Sharks realized losses at roughly $188.5 million per day in Q1, while whales added about $147.5 million per day. Combined, those groups have crystallized approximately $30.91 billion in realized losses so far in 2026.
How this compares to 2022
Those daily loss figures for high‑net‑worth cohorts are among the largest on record, second only to Q2 2022, when realized losses averaged about $396 million per day amid the Terra collapse, liquidity seizures at Celsius and the failure of Three Arrows Capital. That 2022 episode saw BTC price drops exceeding 50% and further weakness into year‑end.
Drivers in 2026
The current wave of selling has different catalysts: inflation concerns tied to geopolitical tensions in Iran, worries about quantum‑security risks to cryptography, and broader volatility in AI-driven risk trades. Many large holders appear to be cutting positions in anticipation of continued price weakness, raising the possibility of a prolonged bear phase with a potential cycle low in Q4 2026.

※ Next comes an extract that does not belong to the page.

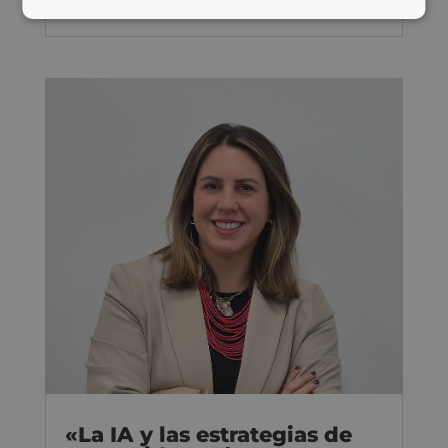
directora general, Ana...
«La IA y las estrategias de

Long-term holders and exhaustion signals
Glassnode’s Long-Term Holder (LTH) Realized Loss — tracking coins held at least six months before sale — has also been elevated, running around $200 million per day on a 30‑day average since November 2025. Glassnode analysts note that a sustained cooldown toward levels below roughly $25 million per day would be a more convincing sign that selling pressure is exhausted and that a base formation may be underway, a historical precursor to a durable bull market turn.
Some market observers now point to the $40,000–$50,000 range as a possible bottom if selling continues to intensify.
Disclaimer: This summary is for informational purposes only and does not constitute investment advice or recommendations. All trading and investing carry risk; readers should perform independent research before making financial decisions. No guarantee is made regarding the accuracy or completeness of the information presented, and reliance on it is at the reader’s own risk.